### Work request:
Would you please copy all of the data exactly, skipping the images?

### Data below:
═══

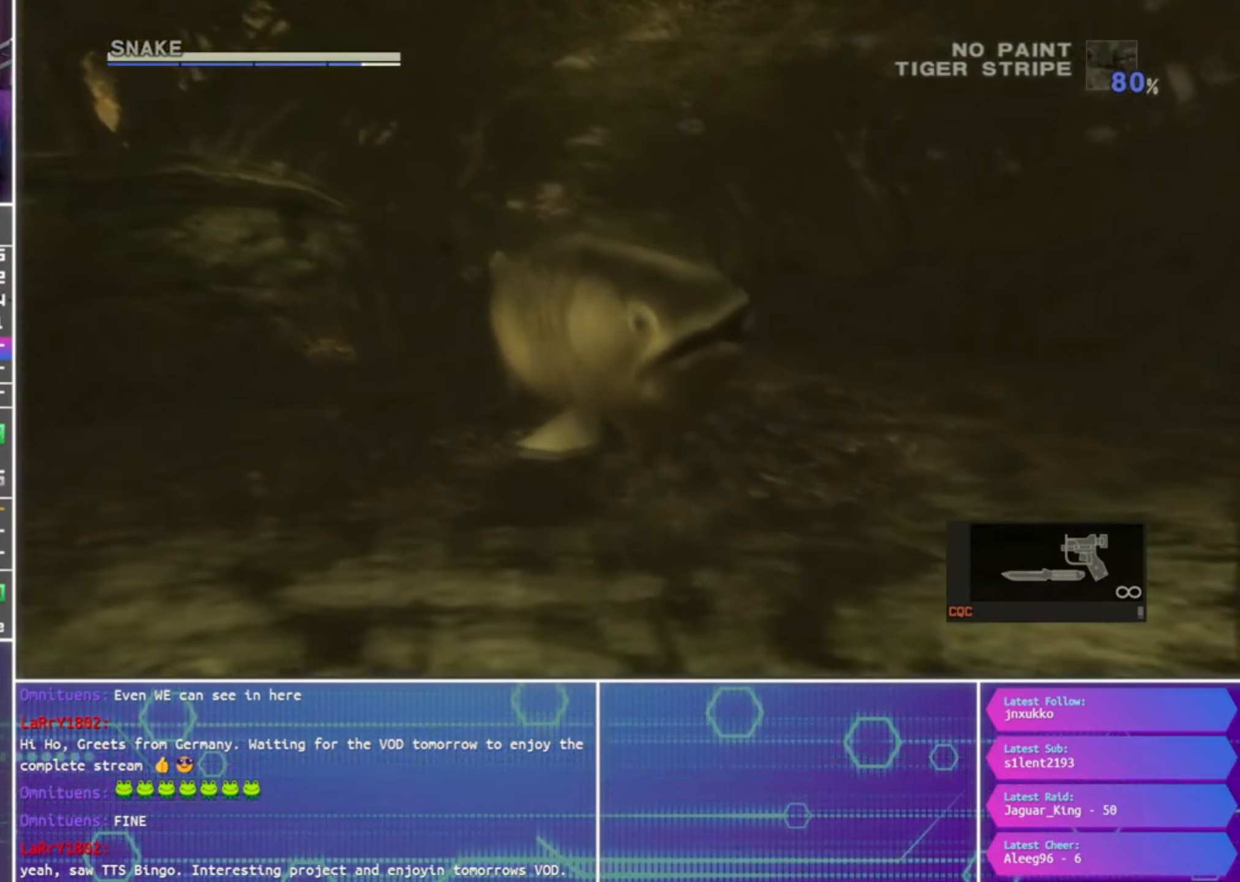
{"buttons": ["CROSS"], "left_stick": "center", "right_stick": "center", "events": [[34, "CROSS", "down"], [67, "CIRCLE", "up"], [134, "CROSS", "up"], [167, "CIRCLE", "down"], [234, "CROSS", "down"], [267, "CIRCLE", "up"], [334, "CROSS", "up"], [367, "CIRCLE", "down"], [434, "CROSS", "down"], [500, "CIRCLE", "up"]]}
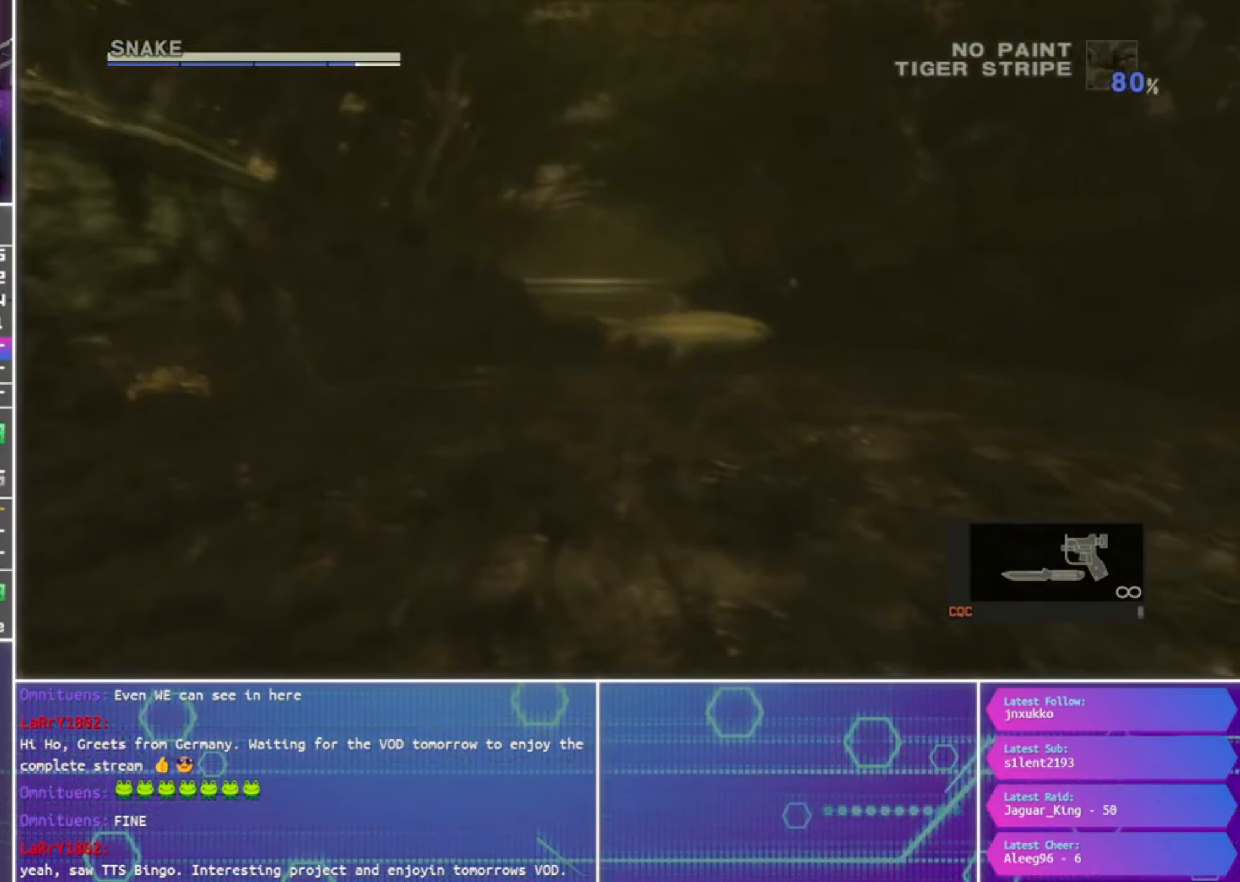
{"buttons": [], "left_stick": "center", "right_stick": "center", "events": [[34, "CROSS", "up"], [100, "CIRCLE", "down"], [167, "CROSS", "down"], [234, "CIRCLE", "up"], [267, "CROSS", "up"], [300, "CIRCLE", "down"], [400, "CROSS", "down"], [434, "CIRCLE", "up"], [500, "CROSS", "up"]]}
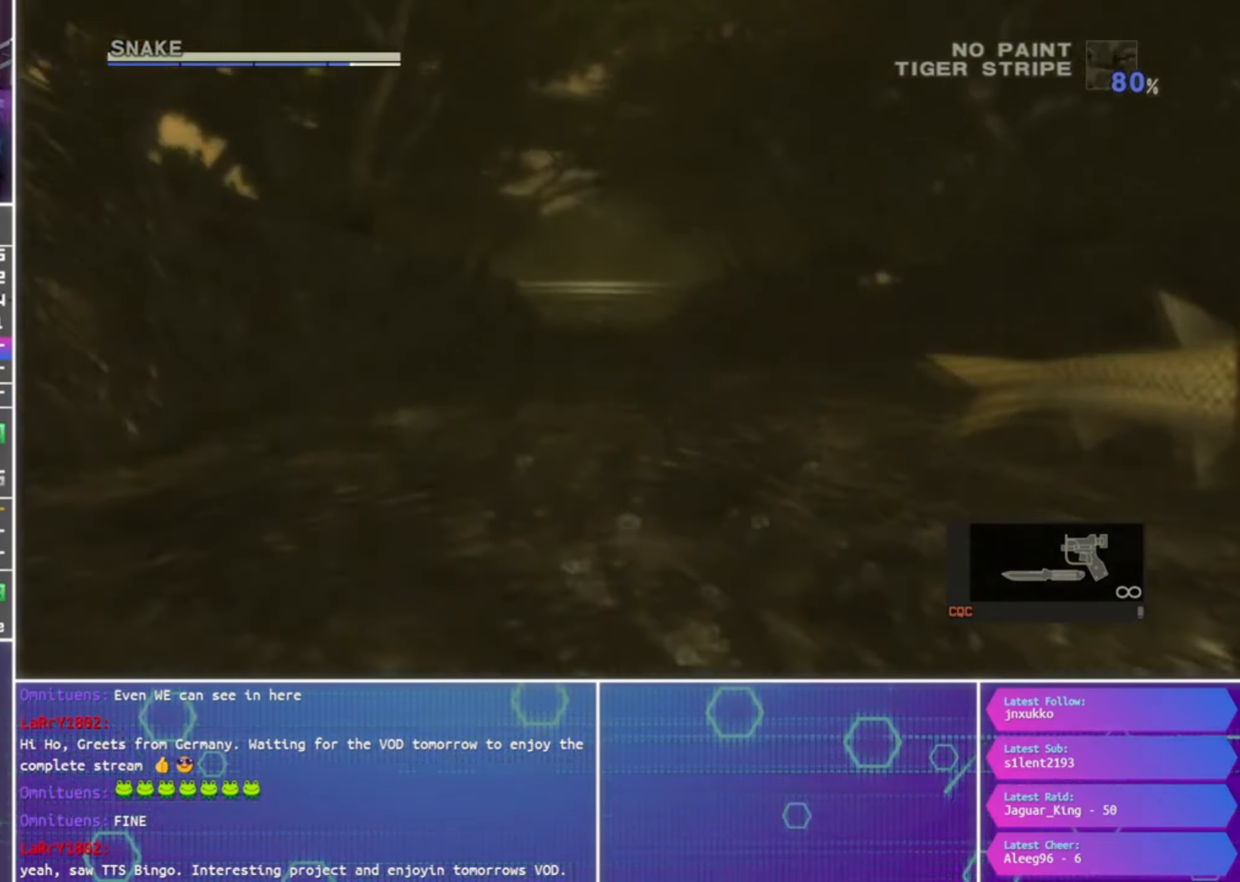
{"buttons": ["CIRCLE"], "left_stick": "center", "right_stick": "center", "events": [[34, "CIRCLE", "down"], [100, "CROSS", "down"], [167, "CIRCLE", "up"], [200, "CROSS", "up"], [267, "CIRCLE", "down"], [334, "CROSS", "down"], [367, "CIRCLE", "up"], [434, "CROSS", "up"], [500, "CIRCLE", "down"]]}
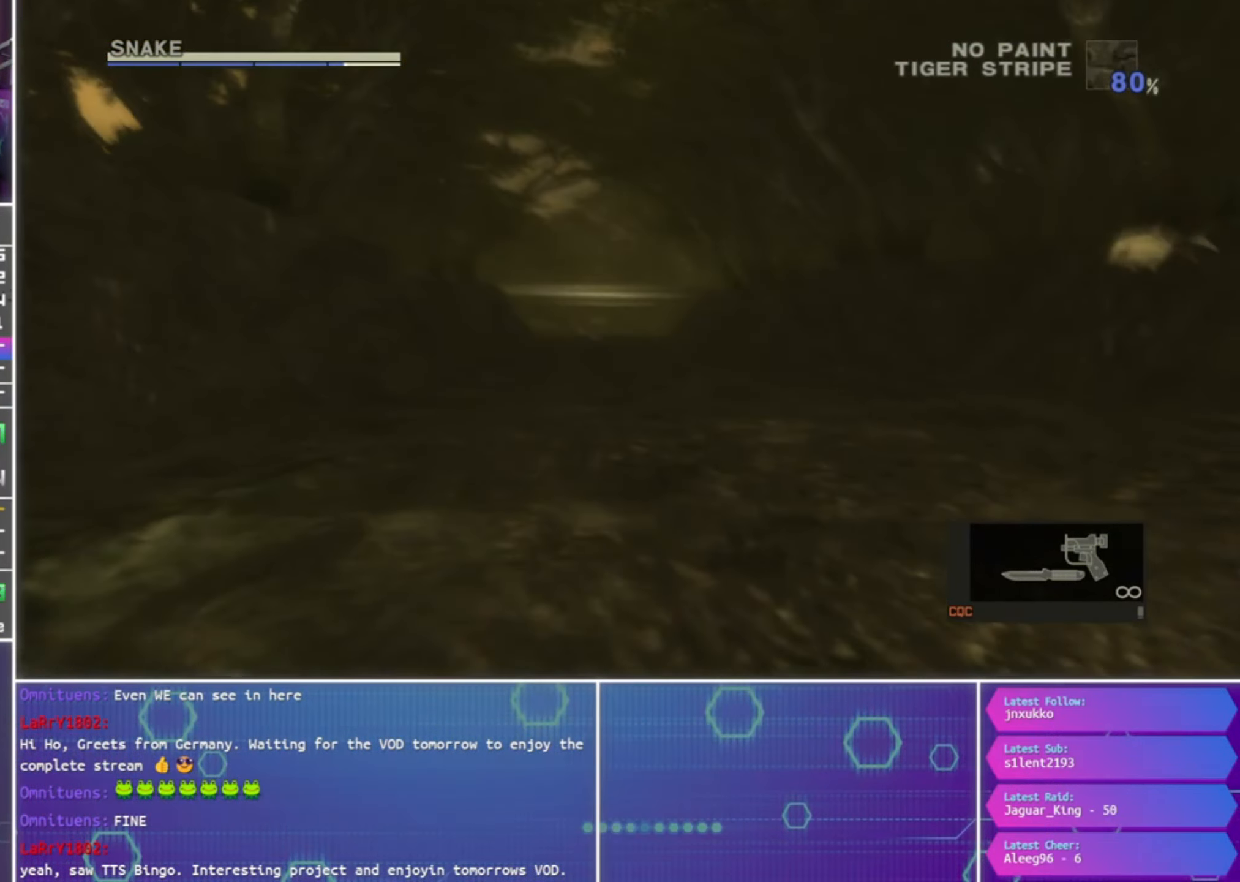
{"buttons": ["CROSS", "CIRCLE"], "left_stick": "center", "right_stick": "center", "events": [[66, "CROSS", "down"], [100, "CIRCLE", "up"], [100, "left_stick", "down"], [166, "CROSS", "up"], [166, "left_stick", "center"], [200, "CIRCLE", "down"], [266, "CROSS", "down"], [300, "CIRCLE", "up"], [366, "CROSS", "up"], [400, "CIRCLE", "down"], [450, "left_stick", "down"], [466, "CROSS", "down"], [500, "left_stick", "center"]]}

═══

### Result:
{"buttons": ["CROSS"], "left_stick": "center", "right_stick": "center", "events": [[34, "CROSS", "down"], [67, "CIRCLE", "up"], [134, "CROSS", "up"], [167, "CIRCLE", "down"], [234, "CROSS", "down"], [267, "CIRCLE", "up"], [334, "CROSS", "up"], [367, "CIRCLE", "down"], [434, "CROSS", "down"], [500, "CIRCLE", "up"]]}
{"buttons": [], "left_stick": "center", "right_stick": "center", "events": [[34, "CROSS", "up"], [100, "CIRCLE", "down"], [167, "CROSS", "down"], [234, "CIRCLE", "up"], [267, "CROSS", "up"], [300, "CIRCLE", "down"], [400, "CROSS", "down"], [434, "CIRCLE", "up"], [500, "CROSS", "up"]]}
{"buttons": ["CIRCLE"], "left_stick": "center", "right_stick": "center", "events": [[34, "CIRCLE", "down"], [100, "CROSS", "down"], [167, "CIRCLE", "up"], [200, "CROSS", "up"], [267, "CIRCLE", "down"], [334, "CROSS", "down"], [367, "CIRCLE", "up"], [434, "CROSS", "up"], [500, "CIRCLE", "down"]]}
{"buttons": ["CROSS", "CIRCLE"], "left_stick": "center", "right_stick": "center", "events": [[66, "CROSS", "down"], [100, "CIRCLE", "up"], [100, "left_stick", "down"], [166, "CROSS", "up"], [166, "left_stick", "center"], [200, "CIRCLE", "down"], [266, "CROSS", "down"], [300, "CIRCLE", "up"], [366, "CROSS", "up"], [400, "CIRCLE", "down"], [450, "left_stick", "down"], [466, "CROSS", "down"], [500, "left_stick", "center"]]}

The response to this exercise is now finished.